* **TO DO**: Make an exact copy of every entry, leaving the pictures out.

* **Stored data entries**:
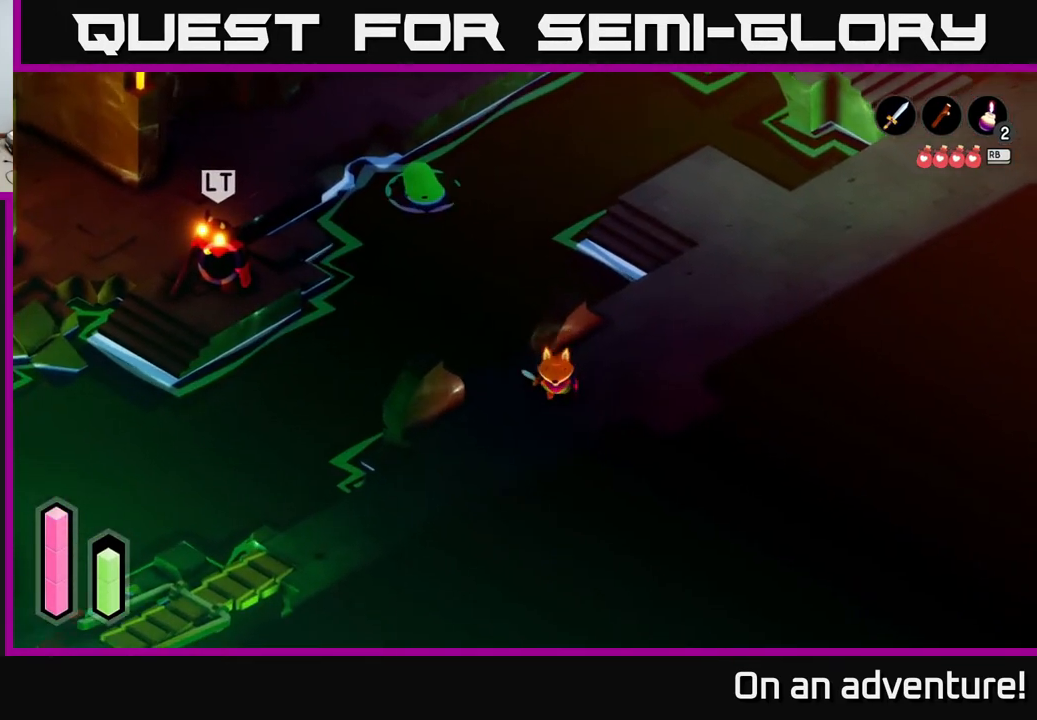
{"buttons": ["A"], "left_stick": "down-left", "right_stick": "center", "events": [[67, "left_stick", "down-left"]]}
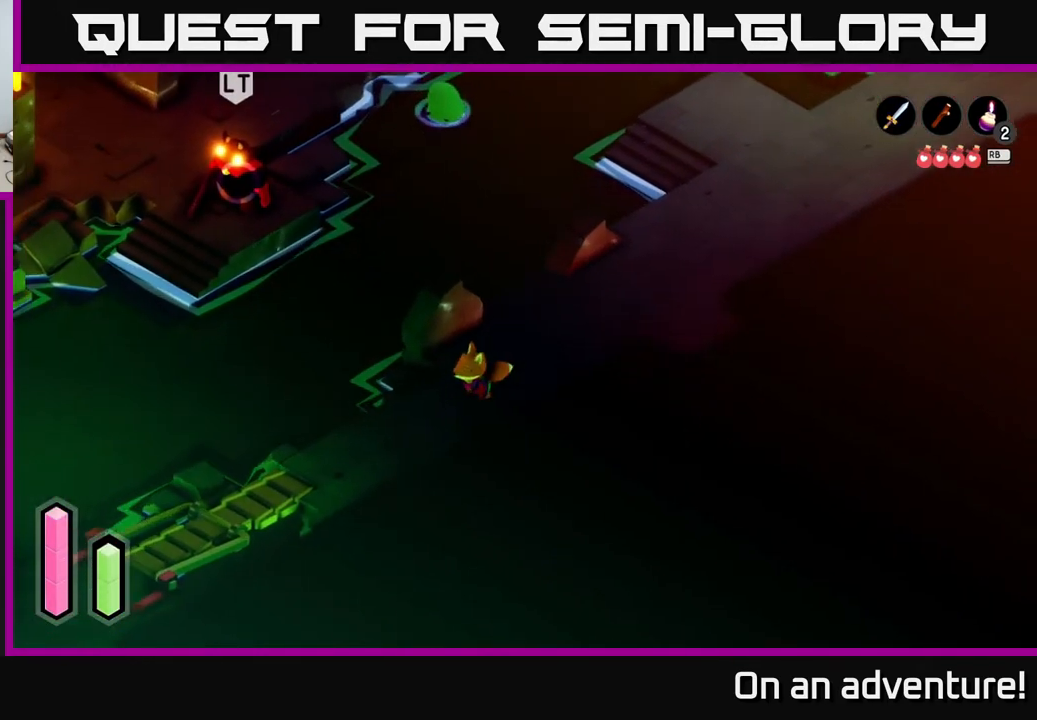
{"buttons": ["A"], "left_stick": "down-left", "right_stick": "center", "events": [[17, "left_stick", "left"], [233, "left_stick", "down-left"]]}
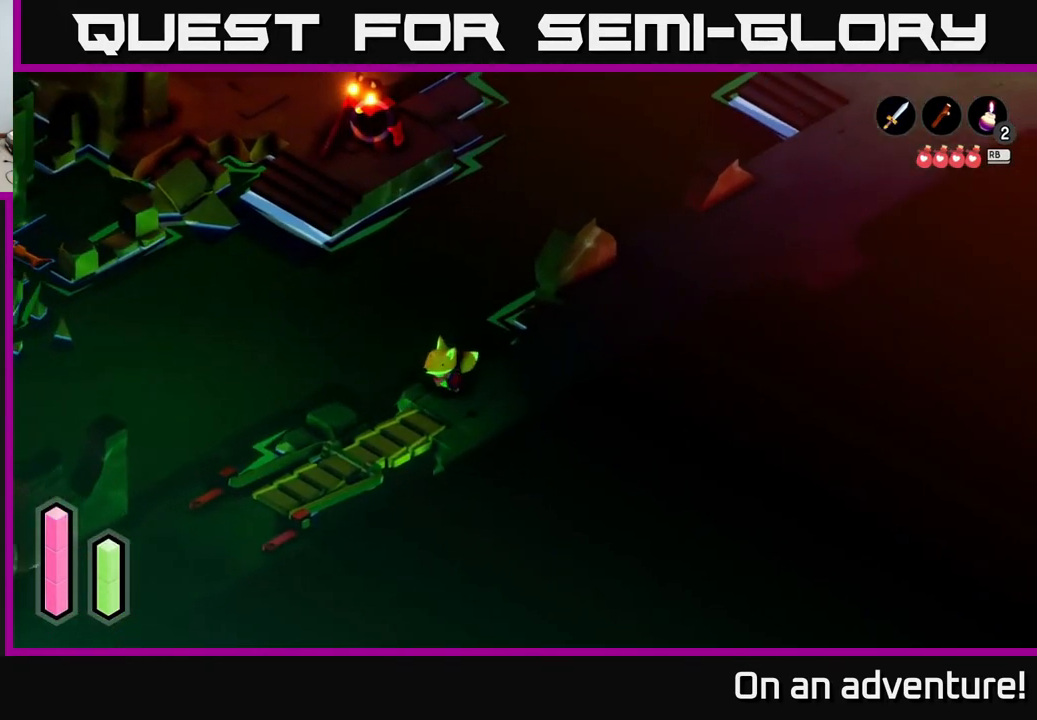
{"buttons": ["A"], "left_stick": "down-left", "right_stick": "center", "events": []}
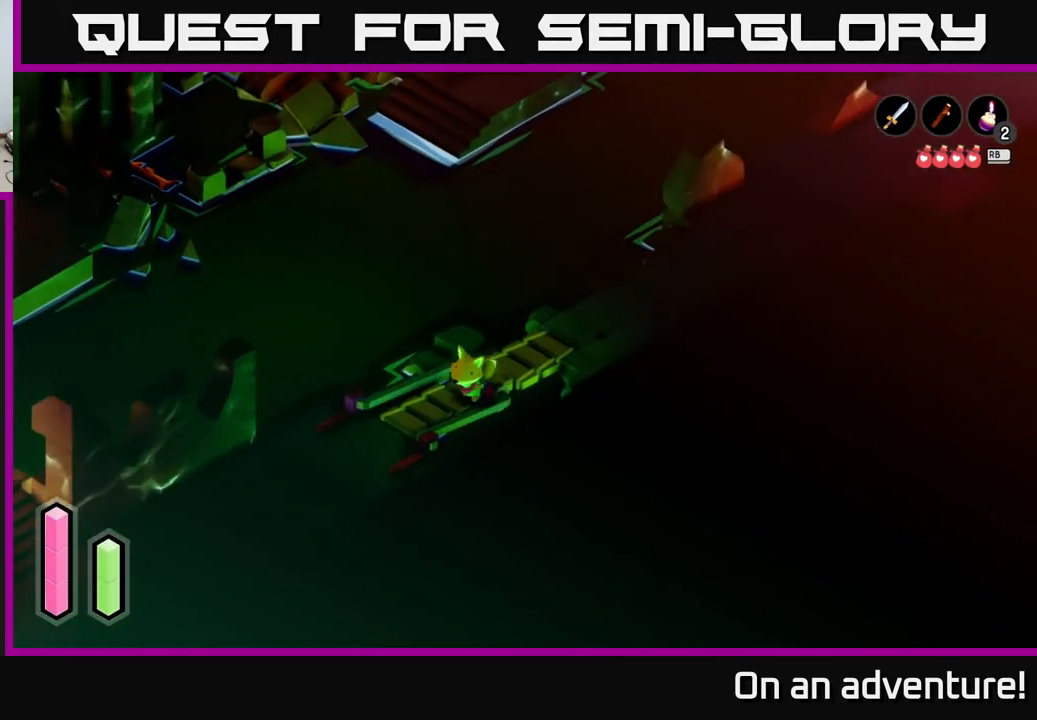
{"buttons": ["A"], "left_stick": "down-left", "right_stick": "center", "events": []}
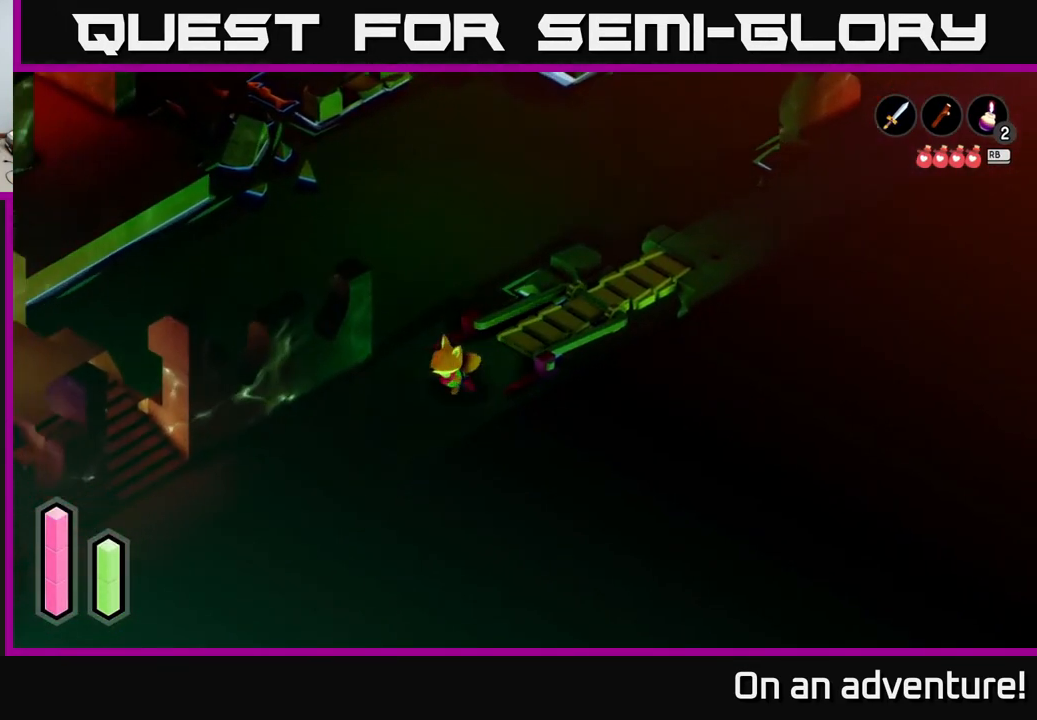
{"buttons": ["A"], "left_stick": "down-left", "right_stick": "center", "events": []}
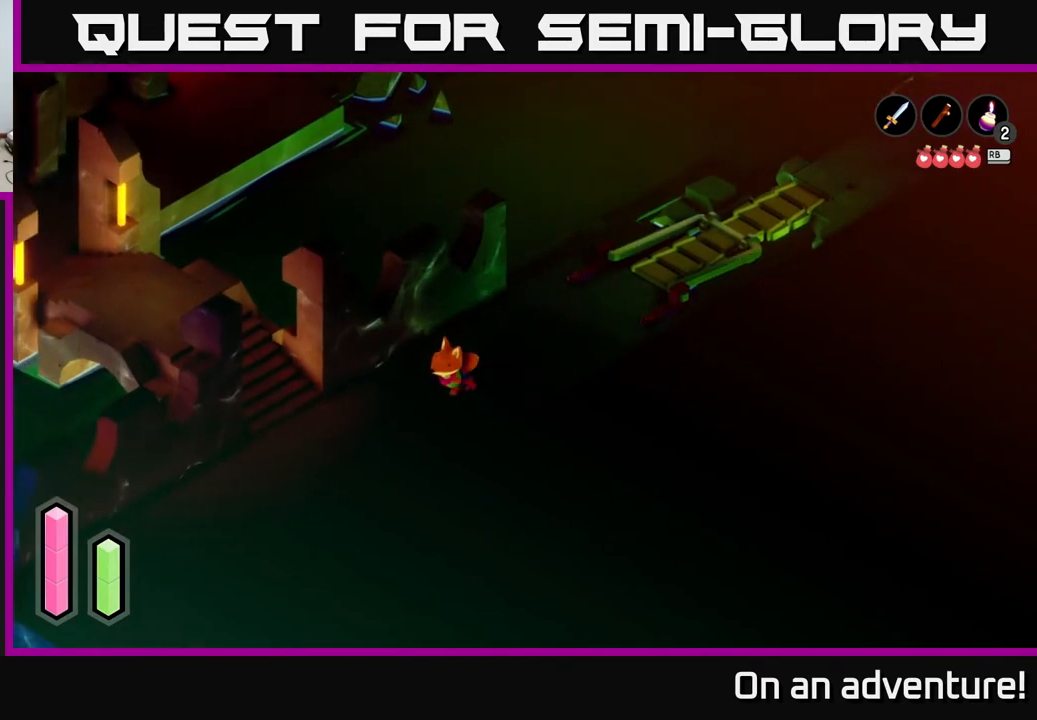
{"buttons": ["A"], "left_stick": "down-left", "right_stick": "center", "events": []}
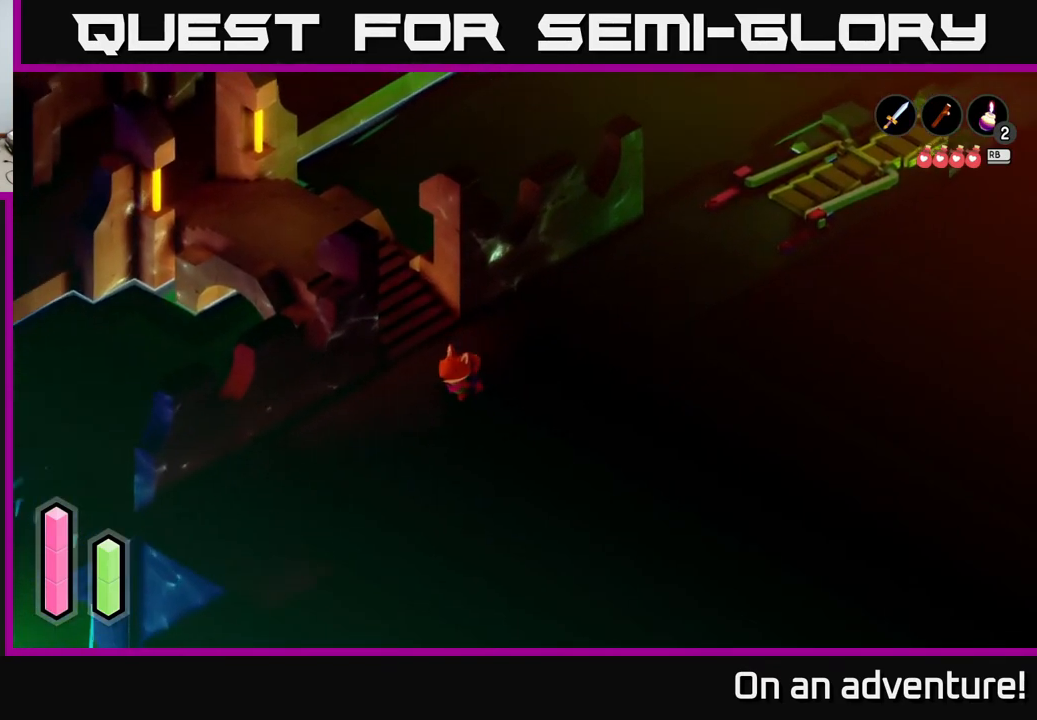
{"buttons": ["A"], "left_stick": "down-left", "right_stick": "center", "events": []}
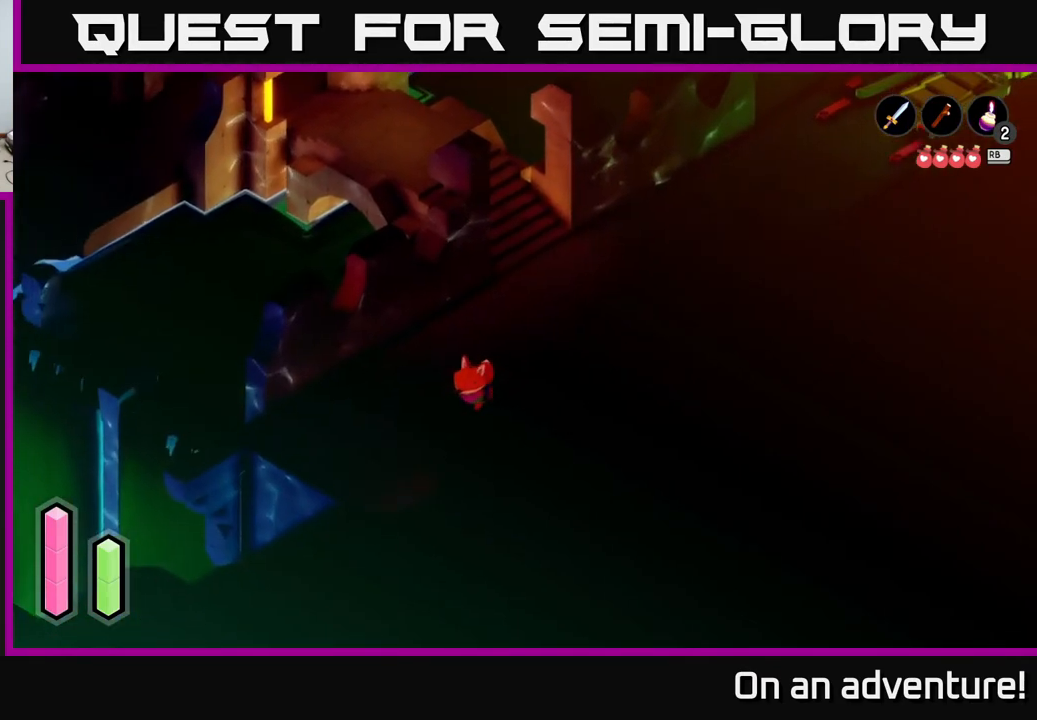
{"buttons": ["A"], "left_stick": "down-left", "right_stick": "center", "events": []}
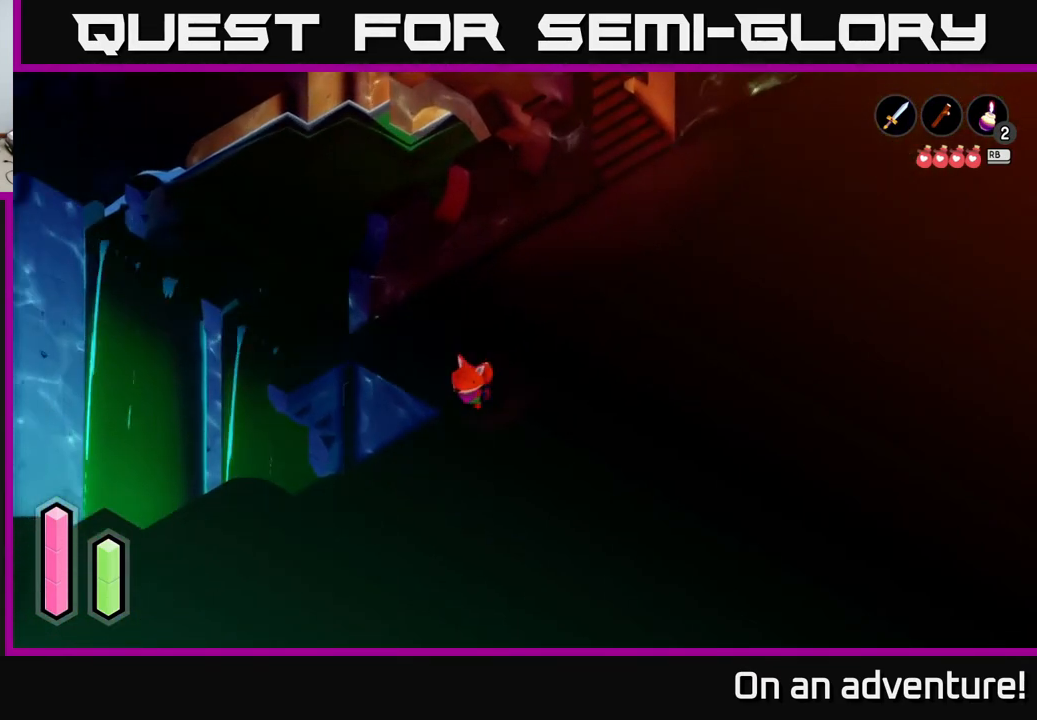
{"buttons": ["A"], "left_stick": "down-left", "right_stick": "center", "events": []}
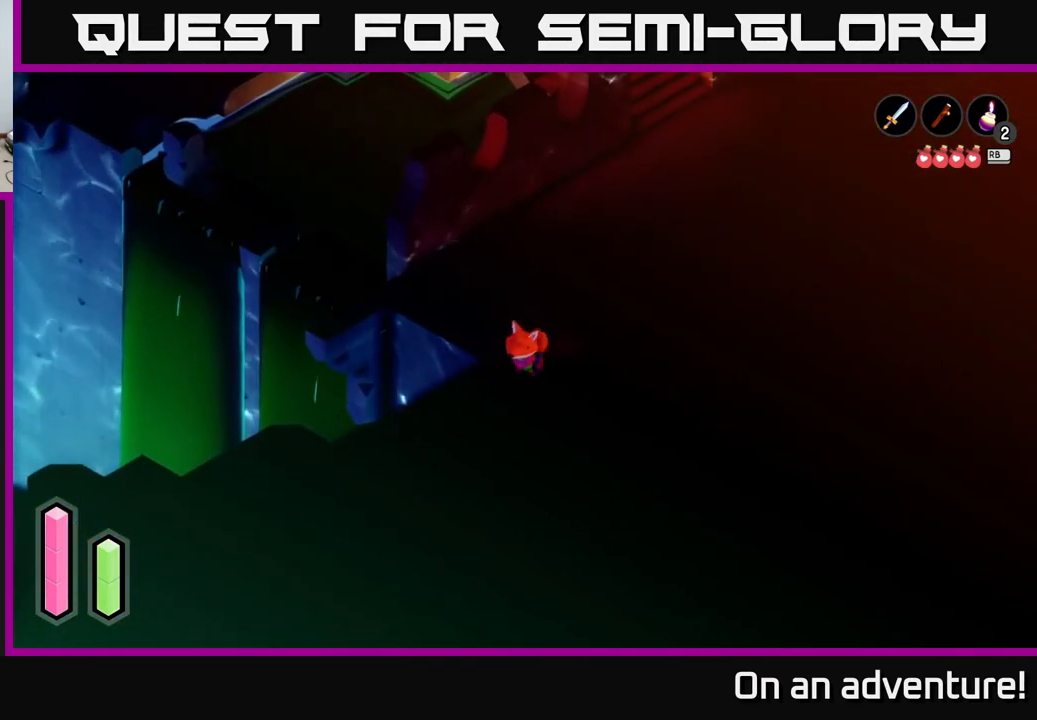
{"buttons": ["A"], "left_stick": "right", "right_stick": "center", "events": [[67, "left_stick", "down-right"], [233, "left_stick", "up-right"], [417, "left_stick", "right"]]}
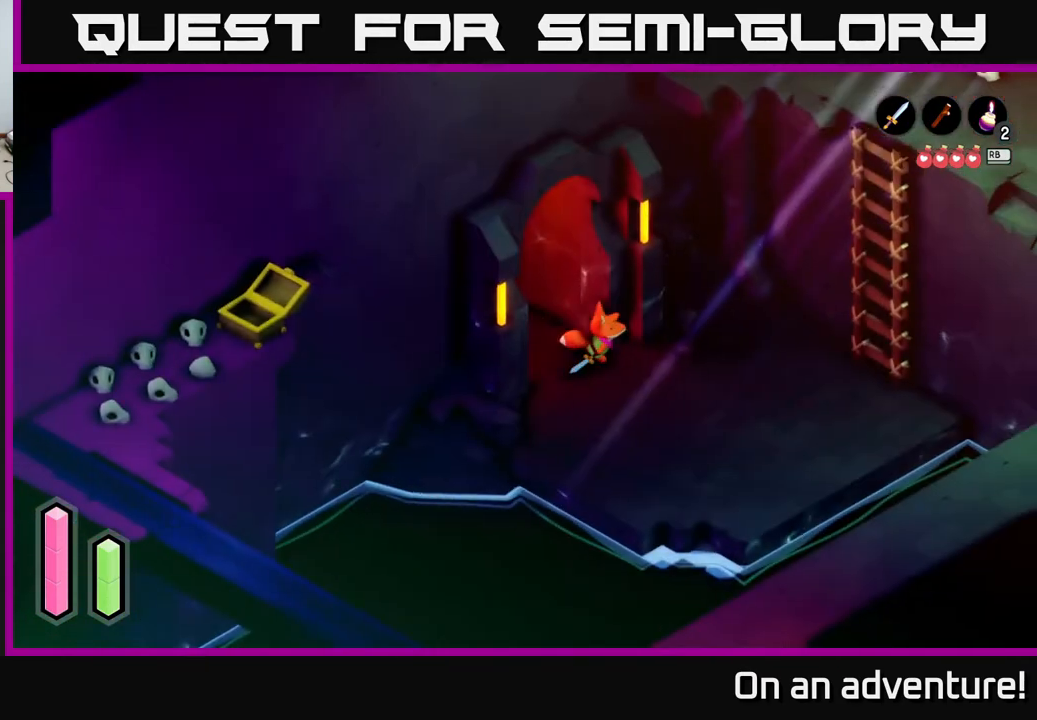
{"buttons": ["A"], "left_stick": "down-right", "right_stick": "center", "events": [[17, "left_stick", "down-right"]]}
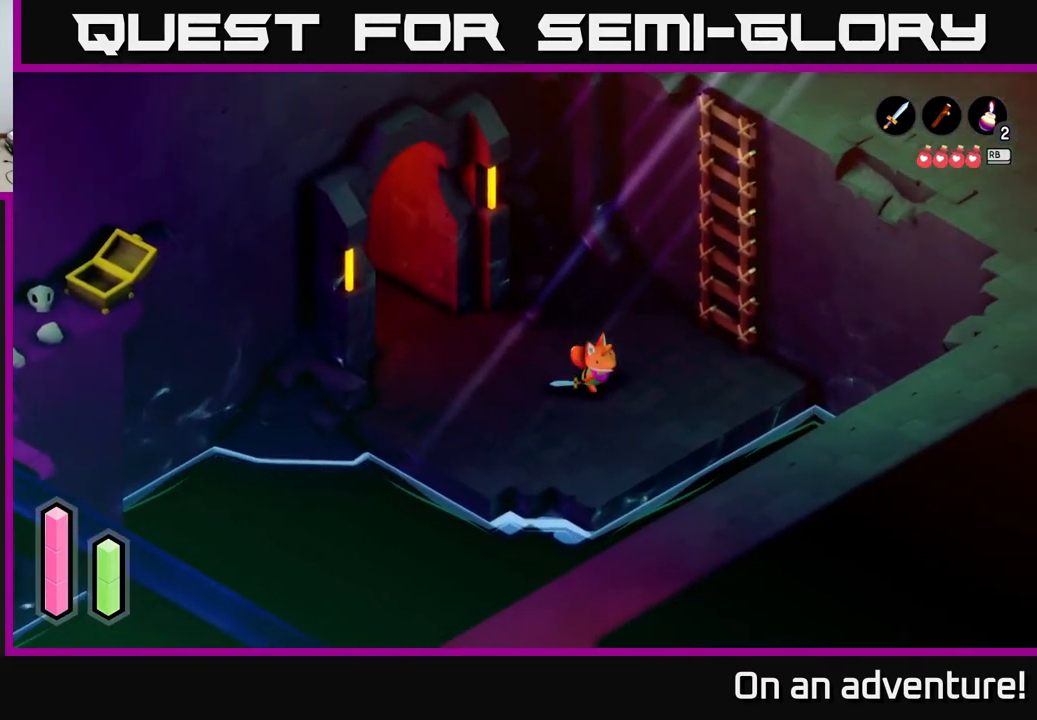
{"buttons": ["A"], "left_stick": "up", "right_stick": "center", "events": [[150, "left_stick", "up-right"], [200, "left_stick", "up"]]}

* **TASK OUTPUT**:
{"buttons": ["A"], "left_stick": "down-left", "right_stick": "center", "events": [[67, "left_stick", "down-left"]]}
{"buttons": ["A"], "left_stick": "down-left", "right_stick": "center", "events": [[17, "left_stick", "left"], [233, "left_stick", "down-left"]]}
{"buttons": ["A"], "left_stick": "down-left", "right_stick": "center", "events": []}
{"buttons": ["A"], "left_stick": "down-left", "right_stick": "center", "events": []}
{"buttons": ["A"], "left_stick": "down-left", "right_stick": "center", "events": []}
{"buttons": ["A"], "left_stick": "down-left", "right_stick": "center", "events": []}
{"buttons": ["A"], "left_stick": "down-left", "right_stick": "center", "events": []}
{"buttons": ["A"], "left_stick": "down-left", "right_stick": "center", "events": []}
{"buttons": ["A"], "left_stick": "down-left", "right_stick": "center", "events": []}
{"buttons": ["A"], "left_stick": "right", "right_stick": "center", "events": [[67, "left_stick", "down-right"], [233, "left_stick", "up-right"], [417, "left_stick", "right"]]}
{"buttons": ["A"], "left_stick": "down-right", "right_stick": "center", "events": [[17, "left_stick", "down-right"]]}
{"buttons": ["A"], "left_stick": "up", "right_stick": "center", "events": [[150, "left_stick", "up-right"], [200, "left_stick", "up"]]}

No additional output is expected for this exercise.